→ Task details:
Copy the entries below exactly; any picture among them should be left out.
====== Exercise data
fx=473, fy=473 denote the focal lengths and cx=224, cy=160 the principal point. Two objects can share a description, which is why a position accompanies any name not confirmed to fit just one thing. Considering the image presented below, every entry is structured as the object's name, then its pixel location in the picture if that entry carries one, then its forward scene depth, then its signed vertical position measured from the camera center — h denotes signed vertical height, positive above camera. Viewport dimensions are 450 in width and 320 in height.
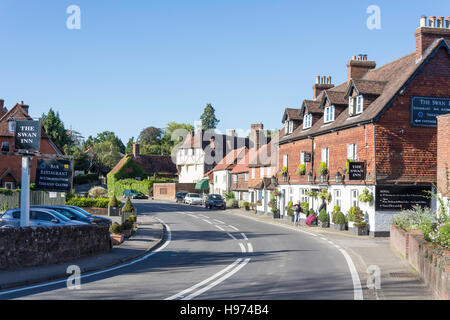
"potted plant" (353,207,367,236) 27.66 -2.63
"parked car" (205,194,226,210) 54.16 -2.70
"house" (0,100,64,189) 49.25 +1.99
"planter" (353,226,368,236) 27.70 -3.05
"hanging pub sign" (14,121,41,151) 16.05 +1.45
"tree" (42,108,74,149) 85.69 +9.56
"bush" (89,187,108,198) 45.06 -1.33
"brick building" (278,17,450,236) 27.31 +2.69
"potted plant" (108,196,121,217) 39.91 -2.52
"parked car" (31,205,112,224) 24.08 -1.86
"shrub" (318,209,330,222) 32.12 -2.57
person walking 33.69 -2.41
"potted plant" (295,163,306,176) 36.84 +0.69
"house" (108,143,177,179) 87.75 +2.33
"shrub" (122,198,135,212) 32.33 -1.98
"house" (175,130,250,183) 83.64 +4.97
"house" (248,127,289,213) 46.06 +0.53
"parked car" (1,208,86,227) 20.31 -1.78
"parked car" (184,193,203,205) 61.53 -2.68
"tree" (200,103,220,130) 127.06 +16.26
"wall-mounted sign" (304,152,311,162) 36.00 +1.66
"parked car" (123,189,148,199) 76.75 -2.59
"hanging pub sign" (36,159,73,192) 19.95 +0.08
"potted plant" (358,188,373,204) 27.03 -1.03
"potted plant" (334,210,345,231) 29.83 -2.62
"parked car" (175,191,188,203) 67.38 -2.53
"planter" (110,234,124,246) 21.97 -2.84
============
→ Exercise output:
fx=473, fy=473 denote the focal lengths and cx=224, cy=160 the principal point. Two objects can share a description, which is why a position accompanies any name not confirmed to fit just one thing. Considering the image presented below, every entry is structured as the object's name, then its pixel location in the picture if that entry carries one, then its forward scene depth, then its signed vertical position measured from the camera center — h denotes signed vertical height, positive above camera. Viewport dimensions are 450 in width and 320 in height.
"potted plant" (353,207,367,236) 27.66 -2.63
"parked car" (205,194,226,210) 54.16 -2.70
"house" (0,100,64,189) 49.25 +1.99
"planter" (353,226,368,236) 27.70 -3.05
"hanging pub sign" (14,121,41,151) 16.05 +1.45
"tree" (42,108,74,149) 85.69 +9.56
"bush" (89,187,108,198) 45.06 -1.33
"brick building" (278,17,450,236) 27.31 +2.69
"potted plant" (108,196,121,217) 39.91 -2.52
"parked car" (31,205,112,224) 24.08 -1.86
"shrub" (318,209,330,222) 32.12 -2.57
person walking 33.69 -2.41
"potted plant" (295,163,306,176) 36.84 +0.69
"house" (108,143,177,179) 87.75 +2.33
"shrub" (122,198,135,212) 32.33 -1.98
"house" (175,130,250,183) 83.64 +4.97
"house" (248,127,289,213) 46.06 +0.53
"parked car" (1,208,86,227) 20.31 -1.78
"parked car" (184,193,203,205) 61.53 -2.68
"tree" (200,103,220,130) 127.06 +16.26
"wall-mounted sign" (304,152,311,162) 36.00 +1.66
"parked car" (123,189,148,199) 76.75 -2.59
"hanging pub sign" (36,159,73,192) 19.95 +0.08
"potted plant" (358,188,373,204) 27.03 -1.03
"potted plant" (334,210,345,231) 29.83 -2.62
"parked car" (175,191,188,203) 67.38 -2.53
"planter" (110,234,124,246) 21.97 -2.84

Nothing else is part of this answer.